Hildegard lived in a world accustomed to male governance. Yet within her convents, and to a surprising extent outside of them, she exercised a commanding spiritual authority based on confidence in her visions and considerable political astuteness. When she died in 1179 at the age of 81, she left a rich legacy which speaks eloquently across the ages.

So, we are given here very brief sketches of two very important women in the church’s life. So important that they are two of only four women (alongside St. Teresa of Avilla and St. Catherine of Siena) whom the Roman Catholic church lists as Doctors of the Church.

The hagiographies I just read do a good job of presenting Therese and Hildegard as women of tremendous spiritual depth, but they do leave out what I think is an important aspect of each. Namely that they were strong enough in their faith to speak boldly to powerful people despite the place of women in 12th Century Germany and 19th Century France not making that an easy proposition.

On a diocesan pilgrimage to Rome, after having been told by the diocesan authorities that she was too young to enter the Carmel, a fifteen year old Therese knelt before Pope Leo XIII during an audience and demanded he force her bishop to allow it. She had to be dragged off by the Swiss Guard.
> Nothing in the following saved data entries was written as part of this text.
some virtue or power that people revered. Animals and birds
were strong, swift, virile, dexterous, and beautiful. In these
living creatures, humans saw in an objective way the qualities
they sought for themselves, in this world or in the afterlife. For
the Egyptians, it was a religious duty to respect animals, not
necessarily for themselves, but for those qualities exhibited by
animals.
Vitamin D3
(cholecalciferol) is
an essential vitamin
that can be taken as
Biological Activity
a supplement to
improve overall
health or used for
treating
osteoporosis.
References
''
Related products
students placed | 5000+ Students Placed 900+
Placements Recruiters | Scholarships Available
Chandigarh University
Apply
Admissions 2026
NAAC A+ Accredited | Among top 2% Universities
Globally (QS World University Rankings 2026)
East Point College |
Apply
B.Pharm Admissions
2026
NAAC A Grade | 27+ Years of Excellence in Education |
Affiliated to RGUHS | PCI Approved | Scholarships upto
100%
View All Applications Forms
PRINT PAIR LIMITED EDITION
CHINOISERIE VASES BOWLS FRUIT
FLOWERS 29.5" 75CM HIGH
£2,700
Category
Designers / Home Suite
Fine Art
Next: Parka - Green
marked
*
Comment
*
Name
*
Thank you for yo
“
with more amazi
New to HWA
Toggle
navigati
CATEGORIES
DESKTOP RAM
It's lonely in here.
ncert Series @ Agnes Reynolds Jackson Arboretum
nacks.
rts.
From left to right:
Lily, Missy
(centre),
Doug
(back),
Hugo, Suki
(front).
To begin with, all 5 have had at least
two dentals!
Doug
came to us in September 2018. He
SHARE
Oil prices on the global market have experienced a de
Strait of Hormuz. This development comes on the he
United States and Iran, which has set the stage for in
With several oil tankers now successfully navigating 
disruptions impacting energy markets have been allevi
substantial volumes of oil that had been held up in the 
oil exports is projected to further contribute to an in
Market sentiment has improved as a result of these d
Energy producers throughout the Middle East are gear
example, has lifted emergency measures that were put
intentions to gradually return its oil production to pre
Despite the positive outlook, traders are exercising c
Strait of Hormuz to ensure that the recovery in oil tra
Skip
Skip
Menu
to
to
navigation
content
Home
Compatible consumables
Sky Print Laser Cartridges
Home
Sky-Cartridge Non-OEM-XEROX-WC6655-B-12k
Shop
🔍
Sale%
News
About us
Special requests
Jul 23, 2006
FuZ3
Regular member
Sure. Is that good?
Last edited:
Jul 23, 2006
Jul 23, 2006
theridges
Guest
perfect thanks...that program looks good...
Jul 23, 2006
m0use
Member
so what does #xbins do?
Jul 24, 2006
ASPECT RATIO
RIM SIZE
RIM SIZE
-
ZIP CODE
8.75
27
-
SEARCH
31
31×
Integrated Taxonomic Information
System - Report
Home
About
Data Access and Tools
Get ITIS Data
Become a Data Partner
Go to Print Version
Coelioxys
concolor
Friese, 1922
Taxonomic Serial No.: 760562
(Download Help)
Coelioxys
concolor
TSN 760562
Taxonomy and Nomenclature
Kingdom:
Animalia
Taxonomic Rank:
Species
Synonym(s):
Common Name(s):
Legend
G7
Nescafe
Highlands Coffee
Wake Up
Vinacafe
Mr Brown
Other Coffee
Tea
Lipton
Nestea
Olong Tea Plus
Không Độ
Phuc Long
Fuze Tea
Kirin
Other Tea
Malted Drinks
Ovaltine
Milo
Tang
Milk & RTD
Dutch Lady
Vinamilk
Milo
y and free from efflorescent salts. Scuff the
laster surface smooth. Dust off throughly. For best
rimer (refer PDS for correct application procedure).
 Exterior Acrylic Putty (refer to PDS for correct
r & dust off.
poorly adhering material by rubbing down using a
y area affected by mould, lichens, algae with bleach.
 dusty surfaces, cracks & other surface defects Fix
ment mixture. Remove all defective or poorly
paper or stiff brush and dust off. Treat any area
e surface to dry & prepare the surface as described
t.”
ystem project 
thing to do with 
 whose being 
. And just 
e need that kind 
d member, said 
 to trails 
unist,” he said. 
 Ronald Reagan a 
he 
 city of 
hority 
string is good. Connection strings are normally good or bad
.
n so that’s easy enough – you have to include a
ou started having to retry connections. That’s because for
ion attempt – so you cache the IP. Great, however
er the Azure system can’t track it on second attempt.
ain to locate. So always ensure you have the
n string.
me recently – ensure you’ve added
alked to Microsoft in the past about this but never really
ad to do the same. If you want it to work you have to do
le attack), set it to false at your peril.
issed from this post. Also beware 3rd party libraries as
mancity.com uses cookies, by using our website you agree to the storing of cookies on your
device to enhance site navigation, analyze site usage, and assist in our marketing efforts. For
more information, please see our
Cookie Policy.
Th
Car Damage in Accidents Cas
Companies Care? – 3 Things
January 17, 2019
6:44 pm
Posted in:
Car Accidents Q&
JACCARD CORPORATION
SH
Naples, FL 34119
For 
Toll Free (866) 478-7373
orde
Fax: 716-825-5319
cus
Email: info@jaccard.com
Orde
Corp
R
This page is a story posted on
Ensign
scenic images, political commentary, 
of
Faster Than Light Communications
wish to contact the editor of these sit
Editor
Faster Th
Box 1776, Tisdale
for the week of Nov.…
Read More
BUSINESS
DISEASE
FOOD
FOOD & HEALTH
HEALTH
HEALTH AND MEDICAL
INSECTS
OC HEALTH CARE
In the year 1153, having discerned that the King of Germany, who was soon to become Holy Roman Emperor Frederick Barbarossa, was not managing the kingdom’s affairs wisely, Hildegard wrote the following letter to the King:

O king, it is imperative for you to have foresight in all your affairs. For in a mystic vision I see you like a little boy or some madman living before Living Eyes. Yet you still have time for ruling over worldly matters. Beware, therefore, that the almighty King does not lay you low because of the blindness of your eyes, which fail to see correctly how to hold the rod of proper governance in your hand. See to it that you do not act in such a way that you lose the grace of God.

As you can imagine this could have gone very badly for Hildegard. She could have been jailed or banished. Instead, Frederick invited her to come to his court at Aachen to serve as an advisor.

With these two heroes of the faith, their trust in God gave them strength and courage which few of us could imagine embodying. This, I think, is what defines a Saint, and it is a quality which we, too, can develop. Perhaps we’ll none of us get there in this life, but we are all works in progress thanks to the Spirit working in us.

All of this brings us, at last, to the point, which is what the Saints do for us. They are Saints, not to put it too crassly, by virtue of the fact that we have a high degree of confidence that they have already received the beatific vision, their souls are already before the throne of God in sure and certain hope that their bodies with ours will follow at the final judgment. Thus they are already engaged in the worship of God in heaven and their prayers for us can be powerful.

Saints, as I said at the outset, are our prayer partners. Just as we might ask our friends whom we know to be powerful pray-ers (some use the term “prayer warriors” which is alright, though some might be turned off by the martial imagery), so too might we ask the Saints to intercede for us. As an aside, if somebody from a more reformed background asks, either genuinely or as a means to try to trap you, “do you Episcopalians pray to the Saints?” you can simply answer, nobody (Episcopalian or Roman Catholic or Eastern Orthodox or whatever) prays to the saints; we pray to God with the saints.

We do not in this Communion have as developed a canonization process as, say, the Roman Catholic Church with its devil’s advocate and documentation of miracles and the like. Sometimes we add folks to our calendar who might be important people–the first bishop of the diocese of Northeastern Fostoria or whatever–because our process of adding commemorations to the calendar is painfully democratic for good and ill. My response is often something like, “well that fellow’s important, but I’d hardly call him a saint.” But there is a rule of thumb, here, which I find helpful, as subjective as it is. Do I feel comfortable saying “Saint [insert name here] pray for me”? If so, go for it. If not, humbly move along and hold out the possibility that somebody else might come to a different conclusion.

This is a practice I commend to you, and if you’d like to get a good start, look at the calendar (it starts on page 19 of the prayerbook) each morning and ask “who is today’s saint?” Take a minute to do a little study. Google them. Or, even better, ownload a copy of Lesser Feasts and Fasts 2018, which I mentioned earlier. The pdf is free. Read the hagiography, say the prayer appointed for the day, maybe read one of the appointed lessons. And be persuaded as you will that this hero of the faith, too, is praying before the throne of God, and we are joining our prayers with theirs, and this is a very comforting thought.

+In the name of the Father and of the Son and of the Holy Spirit. Amen.